I’m seeing intermittent really slow response times for our application deployed on EWR and also having a hard time connecting to https://fly.io, but the status page says all systems are operational? Is this an error just with fly on my end? Any suggestions how to debug?
Will you try this with curl?
curl -v -o /dev/null -sS https://<url>
I’m curious if it’s the TLS handshake or something else.
Getting 200’s just fine that way. It’s really hard to pin this down because it’s not like the app is inaccessible or consistently just slow, but if you look at: https://c1255139-2947-4a05-98dc-6ca56ddda3d5.site.hbuptime.com/ see those response time humps earlier today, and ongoing right now?
Do you know which region it’s actually hitting by chance? If you visit debug.fly.dev you’ll see a FLY_REGION
header. Your app is in ewr, but connections could be happening to another location.
That page says LGA
and EWR
It seems like the app itself might be responding slowly:
As far as we can tell, there’s no performance issue caused by the load balancing. When you had problems connecting to fly.io, what was happening?
It just timed out to a blank html page eventually. It’s happening again for me right now (https://fly.io that is)
I typed both URLs into my browser, and it took about 15 seconds for both app.ressemble.com and fly.io to load, and they eventually loaded at the same time…
Is it possible there’s some routing error here that’s local to my geographic area?
That screenshot you posted has response times in the 40ms range yeah? That would be fine. We’re talking 10s plus to load a page here.
That screenshot is actually 40 seconds, not ms. Definitely very slow responses.
Will you run a traceroute to fly.io
and paste the output?
Yeah 40 seconds is definitely not acceptable
traceroute -I fly.io
1 192.168.1.1 (192.168.1.1) 2.136 ms 1.670 ms *
2 10.240.162.101 (10.240.162.101) 8.520 ms 6.838 ms 9.678 ms
3 67.59.235.58 (67.59.235.58) 13.085 ms 12.833 ms 12.485 ms
4 ool-4353dd18.dyn.optonline.net (67.83.221.24) 9.627 ms 21.917 ms 15.457 ms
5 451be060.cst.lightpath.net (65.19.99.96) 14.415 ms 14.794 ms 17.509 ms
6 64.15.2.94 (64.15.2.94) 14.811 ms 16.067 ms 14.577 ms
7 * * *
8 zayo.ntt.ter1.ewr1.us.zip.zayo.com (64.125.15.85) 13.353 ms 14.623 ms 21.722 ms
9 ae-1.r20.nwrknj03.us.bb.gin.ntt.net (129.250.6.52) 27.864 ms 16.011 ms 19.263 ms
10 ae-0.a01.nycmny17.us.bb.gin.ntt.net (129.250.3.153) 13.421 ms 12.675 ms 17.250 ms
11 * * *
12 * * *
13 213.188.199.153 (213.188.199.153) 13.433 ms 18.703 ms 12.175 ms
(Traceroute over UDP still hasn’t finished, just getting an endless list of * * * assume it’ll go to 64 and then stop)
That traceroute looks fine.

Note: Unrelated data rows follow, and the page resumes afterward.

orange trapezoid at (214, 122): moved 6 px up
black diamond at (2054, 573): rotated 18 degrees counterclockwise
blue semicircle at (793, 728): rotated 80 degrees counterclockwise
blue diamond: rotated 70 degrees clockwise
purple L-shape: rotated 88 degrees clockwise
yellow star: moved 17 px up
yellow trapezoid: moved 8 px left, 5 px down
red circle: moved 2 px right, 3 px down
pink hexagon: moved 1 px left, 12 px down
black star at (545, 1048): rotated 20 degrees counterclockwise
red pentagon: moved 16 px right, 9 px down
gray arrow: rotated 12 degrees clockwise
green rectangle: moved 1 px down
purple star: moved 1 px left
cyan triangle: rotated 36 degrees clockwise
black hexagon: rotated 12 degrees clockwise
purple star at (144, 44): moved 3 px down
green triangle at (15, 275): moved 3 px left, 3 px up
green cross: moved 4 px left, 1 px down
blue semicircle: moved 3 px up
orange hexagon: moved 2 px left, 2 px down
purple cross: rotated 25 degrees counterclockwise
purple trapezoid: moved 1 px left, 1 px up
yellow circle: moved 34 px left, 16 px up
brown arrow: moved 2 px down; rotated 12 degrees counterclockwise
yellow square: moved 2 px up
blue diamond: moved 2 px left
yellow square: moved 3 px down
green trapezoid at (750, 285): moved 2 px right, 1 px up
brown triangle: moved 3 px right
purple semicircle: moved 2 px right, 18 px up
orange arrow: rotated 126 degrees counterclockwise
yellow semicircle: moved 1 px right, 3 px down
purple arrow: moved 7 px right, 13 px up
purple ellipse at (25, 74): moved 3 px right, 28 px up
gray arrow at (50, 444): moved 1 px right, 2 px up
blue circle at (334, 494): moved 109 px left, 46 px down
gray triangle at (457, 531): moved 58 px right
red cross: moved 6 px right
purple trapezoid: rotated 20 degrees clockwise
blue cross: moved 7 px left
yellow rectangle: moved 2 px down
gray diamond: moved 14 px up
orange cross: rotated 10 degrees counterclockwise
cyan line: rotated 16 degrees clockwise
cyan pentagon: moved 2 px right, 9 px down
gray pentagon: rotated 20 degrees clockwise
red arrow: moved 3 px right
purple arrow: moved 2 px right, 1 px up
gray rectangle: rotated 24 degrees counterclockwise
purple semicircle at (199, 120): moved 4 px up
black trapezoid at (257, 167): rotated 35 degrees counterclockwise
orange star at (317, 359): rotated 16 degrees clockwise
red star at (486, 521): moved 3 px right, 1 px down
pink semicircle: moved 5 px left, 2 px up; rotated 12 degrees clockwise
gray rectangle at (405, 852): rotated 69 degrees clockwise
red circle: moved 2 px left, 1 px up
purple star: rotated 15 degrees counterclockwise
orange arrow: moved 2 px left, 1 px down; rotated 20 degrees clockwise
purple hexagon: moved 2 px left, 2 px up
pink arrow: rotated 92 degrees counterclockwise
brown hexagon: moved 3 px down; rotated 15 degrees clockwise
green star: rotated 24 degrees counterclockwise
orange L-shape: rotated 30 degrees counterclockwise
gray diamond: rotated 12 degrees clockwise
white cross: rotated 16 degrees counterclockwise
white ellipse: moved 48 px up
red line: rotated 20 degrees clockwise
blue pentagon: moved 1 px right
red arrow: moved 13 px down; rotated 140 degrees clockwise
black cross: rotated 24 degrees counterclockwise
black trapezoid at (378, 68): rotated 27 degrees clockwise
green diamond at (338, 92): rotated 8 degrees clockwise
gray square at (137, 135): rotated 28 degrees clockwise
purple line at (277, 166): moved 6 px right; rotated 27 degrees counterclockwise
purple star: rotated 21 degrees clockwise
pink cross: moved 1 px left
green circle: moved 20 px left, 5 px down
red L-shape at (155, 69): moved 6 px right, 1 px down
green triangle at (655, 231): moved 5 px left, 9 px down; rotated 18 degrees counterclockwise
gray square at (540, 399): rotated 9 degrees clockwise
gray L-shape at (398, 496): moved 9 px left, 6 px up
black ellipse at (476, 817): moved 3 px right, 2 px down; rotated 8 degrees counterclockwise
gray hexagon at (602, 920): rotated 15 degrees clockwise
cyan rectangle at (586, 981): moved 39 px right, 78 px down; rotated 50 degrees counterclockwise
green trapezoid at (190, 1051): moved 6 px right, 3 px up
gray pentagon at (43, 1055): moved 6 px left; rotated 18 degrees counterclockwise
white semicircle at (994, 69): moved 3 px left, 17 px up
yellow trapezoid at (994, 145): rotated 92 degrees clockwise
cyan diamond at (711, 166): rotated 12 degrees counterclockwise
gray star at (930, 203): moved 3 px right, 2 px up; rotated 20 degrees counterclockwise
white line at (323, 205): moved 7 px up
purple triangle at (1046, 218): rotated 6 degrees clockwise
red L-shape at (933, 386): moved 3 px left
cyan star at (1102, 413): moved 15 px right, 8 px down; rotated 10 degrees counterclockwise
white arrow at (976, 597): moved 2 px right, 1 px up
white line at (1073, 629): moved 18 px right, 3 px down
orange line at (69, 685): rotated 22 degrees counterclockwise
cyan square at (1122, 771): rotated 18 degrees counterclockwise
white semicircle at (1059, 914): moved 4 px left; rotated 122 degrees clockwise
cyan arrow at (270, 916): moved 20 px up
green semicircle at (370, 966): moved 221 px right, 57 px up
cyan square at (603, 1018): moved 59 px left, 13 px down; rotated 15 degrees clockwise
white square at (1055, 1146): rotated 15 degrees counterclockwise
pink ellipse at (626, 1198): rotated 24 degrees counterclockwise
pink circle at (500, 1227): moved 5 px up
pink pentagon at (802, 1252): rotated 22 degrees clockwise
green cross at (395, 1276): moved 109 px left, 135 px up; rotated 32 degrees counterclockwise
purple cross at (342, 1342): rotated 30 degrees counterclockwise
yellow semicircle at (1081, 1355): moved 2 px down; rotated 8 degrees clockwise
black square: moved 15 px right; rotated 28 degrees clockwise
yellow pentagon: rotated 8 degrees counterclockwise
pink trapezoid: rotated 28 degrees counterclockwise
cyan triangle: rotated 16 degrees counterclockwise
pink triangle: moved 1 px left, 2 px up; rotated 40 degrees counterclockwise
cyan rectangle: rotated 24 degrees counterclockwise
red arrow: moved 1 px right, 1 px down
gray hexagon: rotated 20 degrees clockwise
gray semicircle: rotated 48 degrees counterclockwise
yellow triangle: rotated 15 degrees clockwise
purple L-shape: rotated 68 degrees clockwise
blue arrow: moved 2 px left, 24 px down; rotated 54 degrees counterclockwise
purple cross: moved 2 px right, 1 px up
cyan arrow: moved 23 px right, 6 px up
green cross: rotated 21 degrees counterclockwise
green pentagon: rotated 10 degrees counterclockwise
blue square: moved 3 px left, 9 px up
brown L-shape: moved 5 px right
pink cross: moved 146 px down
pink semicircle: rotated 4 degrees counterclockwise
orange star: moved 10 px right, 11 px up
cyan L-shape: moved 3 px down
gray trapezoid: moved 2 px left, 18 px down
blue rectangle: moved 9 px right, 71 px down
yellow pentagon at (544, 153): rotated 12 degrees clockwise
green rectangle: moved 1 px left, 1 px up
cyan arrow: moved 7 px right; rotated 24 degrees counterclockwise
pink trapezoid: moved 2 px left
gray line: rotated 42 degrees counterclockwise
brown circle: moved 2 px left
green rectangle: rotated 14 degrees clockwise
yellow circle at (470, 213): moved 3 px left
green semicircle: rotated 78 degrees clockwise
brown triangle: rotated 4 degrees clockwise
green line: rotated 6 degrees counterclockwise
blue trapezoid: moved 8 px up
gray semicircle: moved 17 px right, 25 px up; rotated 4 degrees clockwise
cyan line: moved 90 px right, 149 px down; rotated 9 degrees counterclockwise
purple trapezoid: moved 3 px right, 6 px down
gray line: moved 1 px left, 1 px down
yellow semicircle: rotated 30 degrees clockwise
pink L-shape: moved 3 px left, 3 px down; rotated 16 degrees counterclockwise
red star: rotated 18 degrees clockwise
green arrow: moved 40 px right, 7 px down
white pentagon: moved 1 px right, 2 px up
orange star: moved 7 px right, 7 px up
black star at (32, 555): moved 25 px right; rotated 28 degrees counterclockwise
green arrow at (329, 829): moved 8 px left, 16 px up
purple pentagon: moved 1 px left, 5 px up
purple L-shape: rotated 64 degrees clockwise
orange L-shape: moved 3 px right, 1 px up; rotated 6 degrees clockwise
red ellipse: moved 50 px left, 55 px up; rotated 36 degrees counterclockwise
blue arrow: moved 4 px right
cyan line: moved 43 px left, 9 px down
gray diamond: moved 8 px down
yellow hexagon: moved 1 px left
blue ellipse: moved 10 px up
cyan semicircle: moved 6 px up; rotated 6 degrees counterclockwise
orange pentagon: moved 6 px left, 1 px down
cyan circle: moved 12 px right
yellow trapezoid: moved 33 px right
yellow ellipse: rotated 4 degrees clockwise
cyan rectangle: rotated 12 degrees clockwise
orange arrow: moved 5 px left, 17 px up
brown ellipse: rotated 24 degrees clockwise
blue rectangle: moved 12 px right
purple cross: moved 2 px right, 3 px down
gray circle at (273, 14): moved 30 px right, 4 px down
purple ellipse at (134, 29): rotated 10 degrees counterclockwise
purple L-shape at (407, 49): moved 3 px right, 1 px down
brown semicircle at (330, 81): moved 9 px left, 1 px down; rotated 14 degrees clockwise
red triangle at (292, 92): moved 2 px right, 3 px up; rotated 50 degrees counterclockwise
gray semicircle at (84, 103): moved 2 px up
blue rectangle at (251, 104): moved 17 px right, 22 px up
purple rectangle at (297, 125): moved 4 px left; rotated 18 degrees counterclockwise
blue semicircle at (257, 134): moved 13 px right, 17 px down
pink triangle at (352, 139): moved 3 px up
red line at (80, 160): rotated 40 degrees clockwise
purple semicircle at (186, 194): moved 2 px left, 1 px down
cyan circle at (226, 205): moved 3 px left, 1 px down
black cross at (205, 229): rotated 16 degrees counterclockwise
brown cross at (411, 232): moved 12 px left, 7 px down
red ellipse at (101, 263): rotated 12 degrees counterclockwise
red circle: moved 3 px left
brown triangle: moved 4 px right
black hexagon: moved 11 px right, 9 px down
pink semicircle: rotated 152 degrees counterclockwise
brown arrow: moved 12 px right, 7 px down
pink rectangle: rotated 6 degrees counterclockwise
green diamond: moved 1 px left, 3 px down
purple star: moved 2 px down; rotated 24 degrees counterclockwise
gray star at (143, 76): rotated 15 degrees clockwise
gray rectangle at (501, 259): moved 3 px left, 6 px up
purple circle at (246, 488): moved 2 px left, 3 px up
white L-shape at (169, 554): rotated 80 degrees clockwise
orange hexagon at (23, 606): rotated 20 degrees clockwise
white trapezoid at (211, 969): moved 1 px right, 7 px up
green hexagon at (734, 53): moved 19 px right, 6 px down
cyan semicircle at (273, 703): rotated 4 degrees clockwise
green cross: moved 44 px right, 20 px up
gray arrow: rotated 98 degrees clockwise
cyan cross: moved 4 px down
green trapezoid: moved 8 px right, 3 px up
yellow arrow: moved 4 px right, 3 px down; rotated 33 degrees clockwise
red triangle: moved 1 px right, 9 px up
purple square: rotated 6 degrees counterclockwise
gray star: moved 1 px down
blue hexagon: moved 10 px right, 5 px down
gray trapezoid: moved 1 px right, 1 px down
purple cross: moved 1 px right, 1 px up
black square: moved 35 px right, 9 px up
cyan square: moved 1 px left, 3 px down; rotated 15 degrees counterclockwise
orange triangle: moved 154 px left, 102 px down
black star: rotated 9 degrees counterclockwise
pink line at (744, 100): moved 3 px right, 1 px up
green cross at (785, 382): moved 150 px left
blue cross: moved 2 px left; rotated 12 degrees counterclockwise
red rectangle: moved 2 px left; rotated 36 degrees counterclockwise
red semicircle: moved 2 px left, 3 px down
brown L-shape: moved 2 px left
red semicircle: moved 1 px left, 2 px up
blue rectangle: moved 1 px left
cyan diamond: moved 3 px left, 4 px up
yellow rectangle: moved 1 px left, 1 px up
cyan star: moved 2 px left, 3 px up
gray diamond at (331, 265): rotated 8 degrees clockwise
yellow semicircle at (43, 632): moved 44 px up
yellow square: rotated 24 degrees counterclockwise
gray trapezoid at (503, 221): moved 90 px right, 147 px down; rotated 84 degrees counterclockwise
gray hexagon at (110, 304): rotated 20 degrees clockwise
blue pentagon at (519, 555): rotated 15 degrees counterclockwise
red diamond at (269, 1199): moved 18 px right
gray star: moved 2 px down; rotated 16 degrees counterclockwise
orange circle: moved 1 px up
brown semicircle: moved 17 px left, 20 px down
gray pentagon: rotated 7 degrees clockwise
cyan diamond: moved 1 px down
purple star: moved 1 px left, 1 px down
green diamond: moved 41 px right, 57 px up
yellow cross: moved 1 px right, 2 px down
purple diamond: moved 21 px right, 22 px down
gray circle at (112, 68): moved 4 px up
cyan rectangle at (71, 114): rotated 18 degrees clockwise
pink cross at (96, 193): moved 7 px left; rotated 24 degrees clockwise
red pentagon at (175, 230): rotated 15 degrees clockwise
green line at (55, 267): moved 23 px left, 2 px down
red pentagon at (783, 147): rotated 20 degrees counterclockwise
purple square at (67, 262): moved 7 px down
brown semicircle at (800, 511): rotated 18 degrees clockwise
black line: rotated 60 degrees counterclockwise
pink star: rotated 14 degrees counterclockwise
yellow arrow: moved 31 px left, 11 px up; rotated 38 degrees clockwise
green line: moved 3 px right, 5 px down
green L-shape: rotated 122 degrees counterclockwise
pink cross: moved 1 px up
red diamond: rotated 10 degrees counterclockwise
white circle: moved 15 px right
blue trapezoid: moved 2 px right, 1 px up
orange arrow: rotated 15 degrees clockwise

It’s pretty weird that you’re getting slow responses from fly.io, though. If you get another blank page will you pop open the web inspector and see what the network tab says about it?
The slow response times in that graph are actually at the app level. I don’t think they’re related to us (it would be hard for us to slow that particular metric down), but the other things you’re seeing are suspicious.
Well, the app’s database is also on Fly in the same region, so what I was guessing was that the app wouldn’t respond until it got a response back from the database (which could cause that graph no?)
Response times are looking back to normal now. Very odd and hard for me to grok why a Phoenix app would just start being slow (intermittently!) for a period of time one day then stop.
It is unlikely that the delay is between the app and the database. Not impossible, but networking in region is as simple as it gets. The complexity is all between you → our proxy → app.
We still haven’t found anything to indicate what the problem is, though. Still looking!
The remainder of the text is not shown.